Part 3 of 3: Perfecting your RPG
Step 1. Determine the conflicts in your RPG
Many RPGs use bad guys aka antagonists so players have clear enemies. However, conflicts in RPGs can be completely different, for example a natural disaster or a deadly plague. Either way, the conflict will help motivate the character to act during the game.
Conflict can be either active or passive. An example of an active conflict would be a chancellor trying to overthrow a king, while a passive conflict could be a dam that weakens over time and endangers a city
Step 2. Draw a map to aid visualization
It may be difficult to imagine a setting without references. Even if your drawing is ugly, a simple sketch showing the dimensions of the setting will help players orient themselves. Many RPG creators divide maps into two types: world maps and instance maps.
- A world map is a map that depicts the entire game universe. This map can consist of only one city and its surrounding area, but it can also be a map of a single continent or even the entire world.
- An instance map usually sets limits on certain player events, such as battles or puzzle rooms to solve.
- If you're not good at drawing, try drawing simple shapes like squares, circles, and triangles to mark objects and background boundaries.
Step 3. Summarize the story behind the game
In RPGs, the story usually refers to background information about the game, such as mythology, history, religion, and culture. These things can add depth to the RPG and help you define how NPCs, such as townspeople, interact with the player character.
- Stories can also be useful for developing conflict in RPGs.

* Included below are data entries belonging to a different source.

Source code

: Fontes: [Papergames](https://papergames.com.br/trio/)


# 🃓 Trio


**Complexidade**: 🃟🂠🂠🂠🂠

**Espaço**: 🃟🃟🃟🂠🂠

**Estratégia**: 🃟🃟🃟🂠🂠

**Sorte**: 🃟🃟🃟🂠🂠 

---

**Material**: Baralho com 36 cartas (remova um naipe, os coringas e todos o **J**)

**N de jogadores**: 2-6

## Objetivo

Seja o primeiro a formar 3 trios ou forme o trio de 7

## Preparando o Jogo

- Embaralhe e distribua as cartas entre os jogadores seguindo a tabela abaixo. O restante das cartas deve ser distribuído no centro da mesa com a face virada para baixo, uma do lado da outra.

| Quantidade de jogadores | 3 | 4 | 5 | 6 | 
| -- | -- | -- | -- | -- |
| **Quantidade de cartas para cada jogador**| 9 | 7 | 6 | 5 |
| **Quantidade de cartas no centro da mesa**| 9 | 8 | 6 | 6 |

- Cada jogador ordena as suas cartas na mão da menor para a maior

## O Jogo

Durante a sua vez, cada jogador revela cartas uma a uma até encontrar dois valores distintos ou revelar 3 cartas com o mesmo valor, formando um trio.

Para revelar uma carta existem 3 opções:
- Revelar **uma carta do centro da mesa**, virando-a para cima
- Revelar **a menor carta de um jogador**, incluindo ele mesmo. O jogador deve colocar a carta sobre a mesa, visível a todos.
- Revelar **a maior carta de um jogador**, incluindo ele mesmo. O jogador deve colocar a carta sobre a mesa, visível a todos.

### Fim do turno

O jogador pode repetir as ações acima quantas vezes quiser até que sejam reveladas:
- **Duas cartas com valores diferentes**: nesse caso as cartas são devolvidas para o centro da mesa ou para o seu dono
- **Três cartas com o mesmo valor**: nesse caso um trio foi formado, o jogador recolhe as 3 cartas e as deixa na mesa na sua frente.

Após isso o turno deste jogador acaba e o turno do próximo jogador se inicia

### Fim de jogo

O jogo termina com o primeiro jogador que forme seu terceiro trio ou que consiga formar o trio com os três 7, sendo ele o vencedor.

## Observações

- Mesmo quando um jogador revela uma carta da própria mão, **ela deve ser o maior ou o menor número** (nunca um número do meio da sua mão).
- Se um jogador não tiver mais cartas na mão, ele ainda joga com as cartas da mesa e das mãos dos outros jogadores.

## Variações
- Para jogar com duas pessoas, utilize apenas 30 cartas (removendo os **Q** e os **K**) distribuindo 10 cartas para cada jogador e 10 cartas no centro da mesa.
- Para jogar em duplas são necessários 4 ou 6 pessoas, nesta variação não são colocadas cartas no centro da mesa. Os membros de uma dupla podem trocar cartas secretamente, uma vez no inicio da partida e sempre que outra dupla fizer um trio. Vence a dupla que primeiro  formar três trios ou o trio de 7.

For example, there might be an uprising that messes up the city in the game.
- It's a good idea to take notes about the story in the RPG to help straighten out the details while role-playing.
- For the general knowledge that each player character needs to know, write it down on a separate sheet and share it with the players.
Step 4. Monitor character info to maintain player honesty
The temptation to cheat can be strong at times, especially if you only need 10 gold to buy new gear. To keep players honest, it's a good idea to delegate a central person, such as a game coordinator, to keep track of players and items during the game.
This type of in-game bookkeeping is also great for keeping the game realistic. If a player has more things than he should be able to carry, prepare a penalty for him
- There are many character creation sheets available online to help you create your character and stats.
- For beginners, it's best to create a mechanism based on an existing game, such as Dungeons and Dragons.
- Try to make players more immersed in the game by voice acting while playing the NPC. It may feel silly at first, but it can help to adjust the atmosphere and differentiate the characters in the game.
- RPG focuses on the role-playing aspect. This means that players can abandon their planned goals and decide to do something else. This is acceptable in RPGs, although it can sometimes be difficult for game planners.